Horizon Worlds is far from a fully realized metaverse, a future internet where online experiences like chatting to a friend would eventually feel face-to-face thanks to virtual reality (VR) headsets.
But headset-wearing users in the United States and Canada can now gather with friends or others, play games and build their own virtual worlds on Horizon as long as they are 18 years old and have the proper equipment.
Since last year a testing version of the platform has been available to a limited number of users.
Facebook renamed its parent company to Meta in October to emphasize its aim to shift from scandal-prone social media platform to its virtual reality vision for its future.

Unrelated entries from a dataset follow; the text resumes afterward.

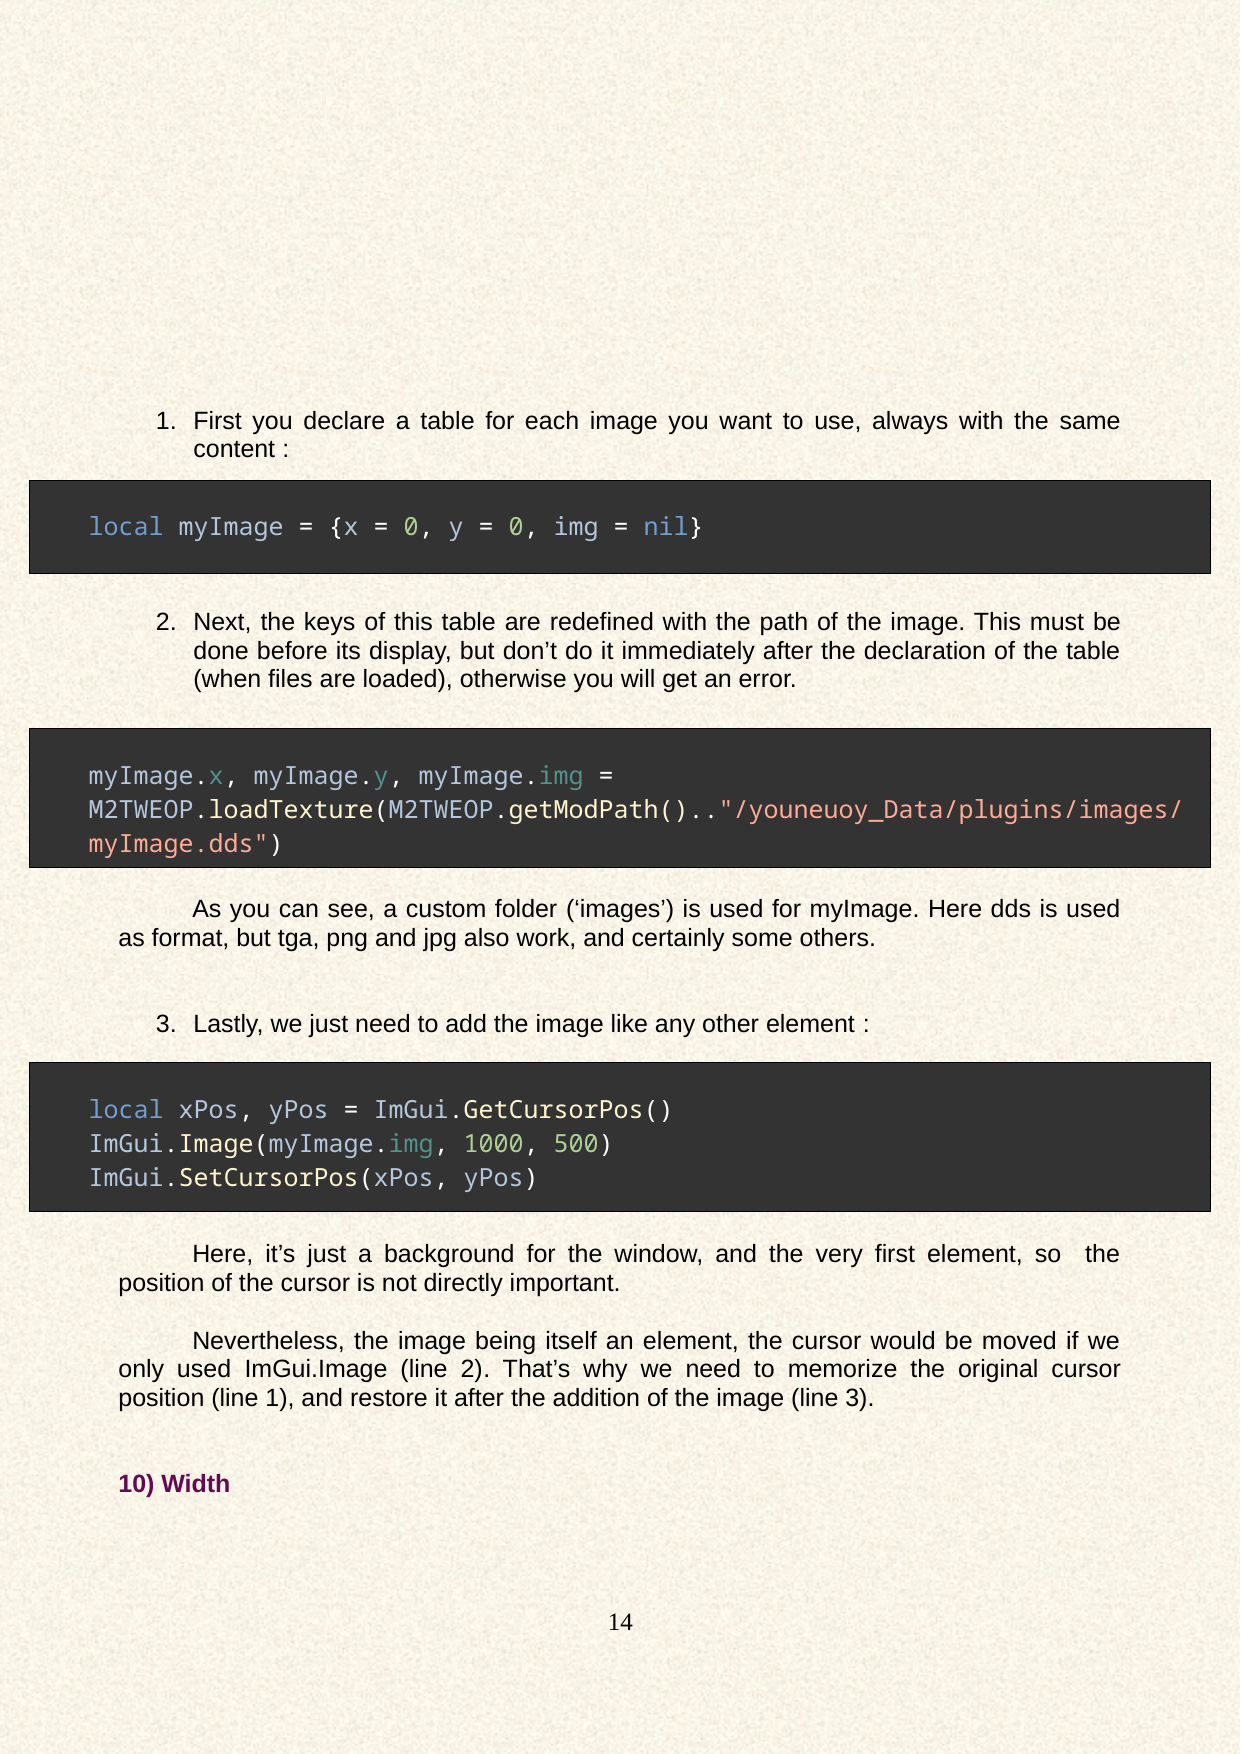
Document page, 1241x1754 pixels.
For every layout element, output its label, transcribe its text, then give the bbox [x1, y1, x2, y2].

text 10) Width [118, 1469, 1122, 1498]
picture [0, 0, 1241, 1754]
text Here, it’s just a background for the window, and the very first element, so the position of the cursor is not directly important. [118, 1239, 1122, 1297]
list Lastly, we just need to add the image like any other element : [156, 1009, 1122, 1038]
text Nevertheless, the image being itself an element, the cursor would be moved if we only used ImGui.Image (line 2). That’s why we need to memorize the original cursor position (line 1), and restore it after the addition of the image (line 3). [118, 1326, 1122, 1412]
list First you declare a table for each image you want to use, always with the same content : [156, 406, 1122, 463]
list Next, the keys of this table are redefined with the path of the image. This must be done before its display, but don’t do it immediately after the declaration of the table (when files are loaded), otherwise you will get an error. [156, 607, 1122, 693]
text As you can see, a custom folder (‘images’) is used for myImage. Here dds is used as format, but tga, png and jpg also work, and certainly some others. [118, 894, 1122, 952]
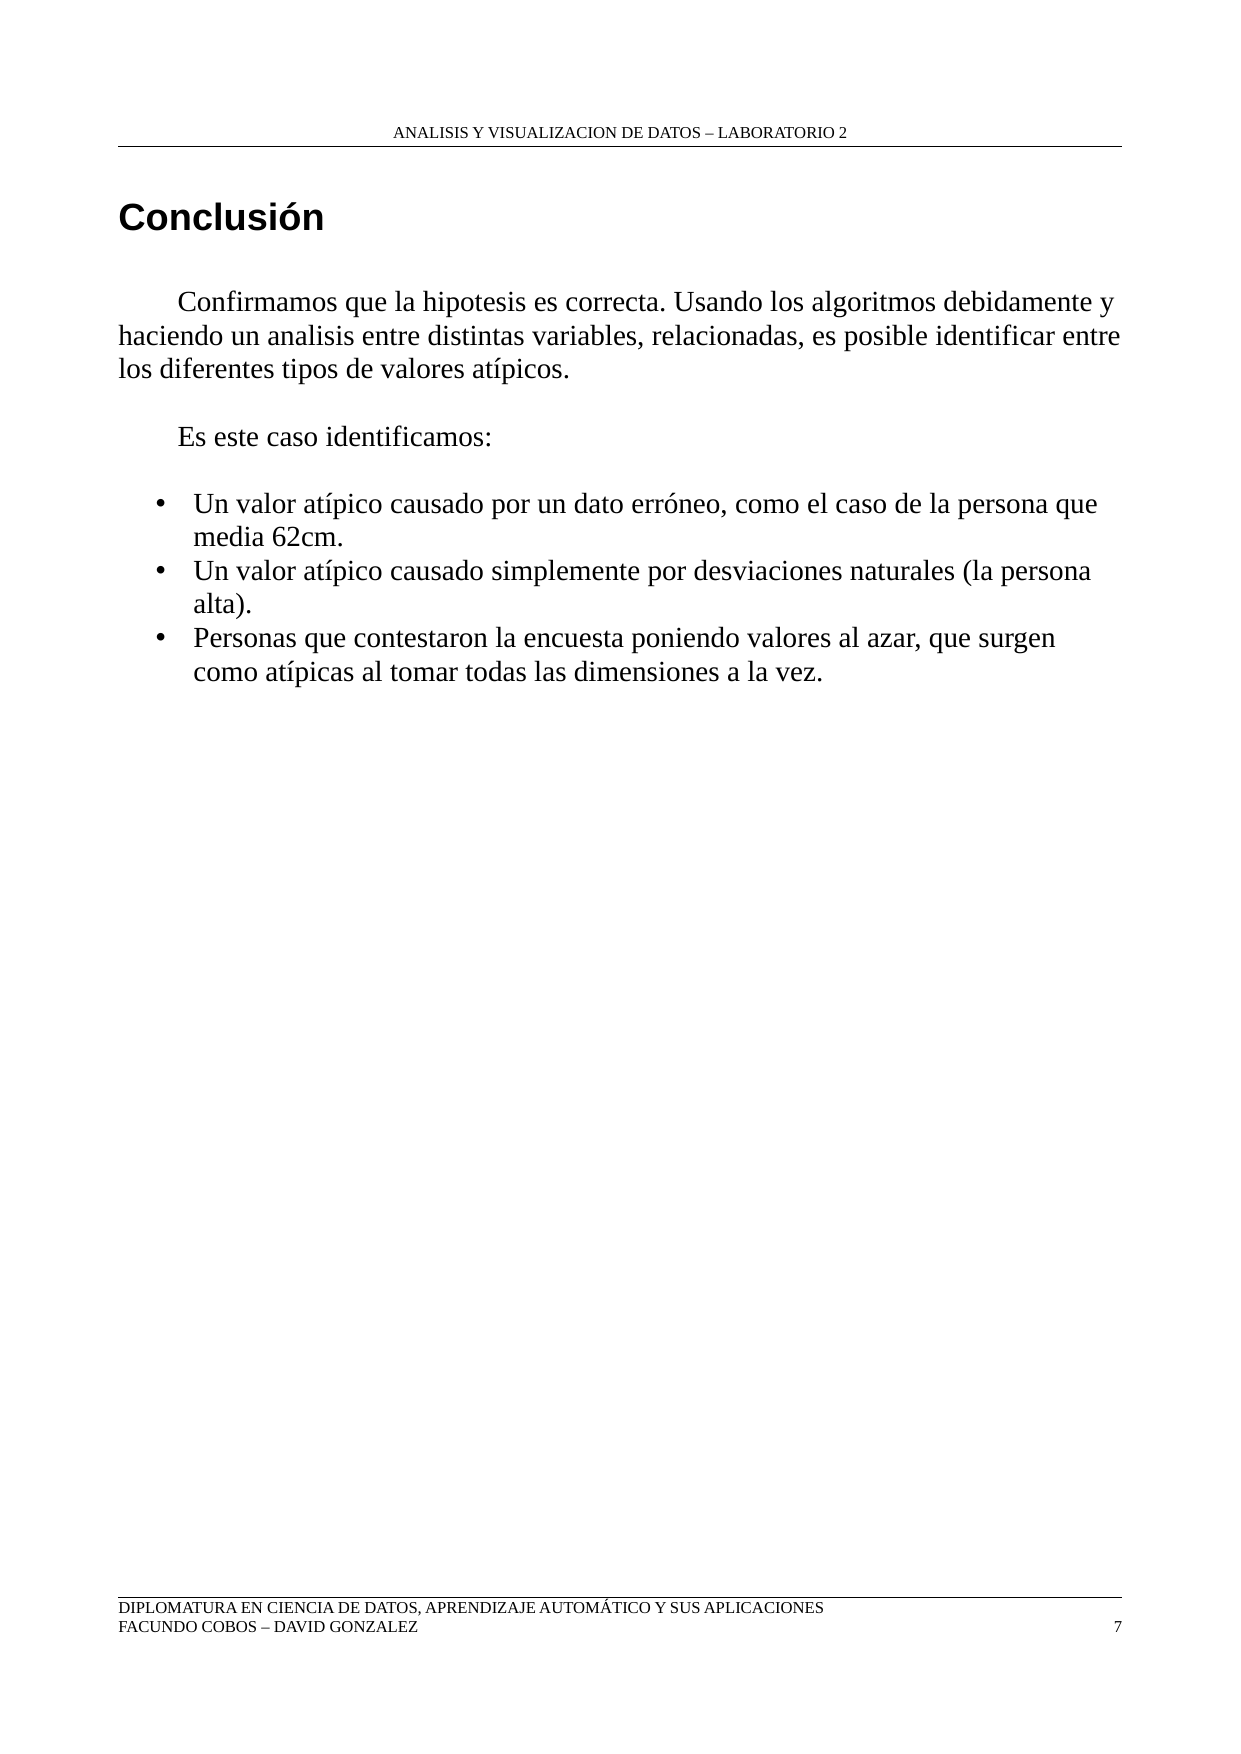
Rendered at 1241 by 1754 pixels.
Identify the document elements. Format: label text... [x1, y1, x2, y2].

text Confirmamos que la hipotesis es correcta. Usando los algoritmos debidamente y haciendo un analisis entre distintas variables, relacionadas, es posible identificar entre los diferentes tipos de valores atípicos. [118, 284, 1122, 419]
list Un valor atípico causado simplemente por desviaciones naturales (la persona alta). [156, 553, 1122, 620]
list Personas que contestaron la encuesta poniendo valores al azar, que surgen como atípicas al tomar todas las dimensiones a la vez. [156, 620, 1122, 687]
subtitle Conclusión [118, 195, 1122, 238]
list Un valor atípico causado por un dato erróneo, como el caso de la persona que media 62cm. [156, 486, 1122, 553]
text Es este caso identificamos: [118, 419, 1122, 452]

“We want Horizon Worlds to be a safe and respectful environment, so everyone must follow our Conduct in VR Policy,” Meta said in announcing the opening.
“You have several safety options… which lets you take a break and then block, mute or report people,” it added.
Meta-owned platforms Facebook and Instagram have been fighting to put behind them a crisis unleashed in September by reams of internal studies leaked to journalists and US authorities by whistleblower Frances Haugen.
The documents underpinned damaging articles that generally argued the firm knew its products could harm users, but chose growth over safety.
The firm’s metaverse push also includes tools for remote working, which has boomed during the pandemic.
Facebook in August unveiled technology for “workrooms,” allowing remote collaboration for people using its Oculus virtual reality gear.
The “Horizon Workrooms” project makes it possible to switch back and forth from virtual reality to web conferencing to adapt to different situations.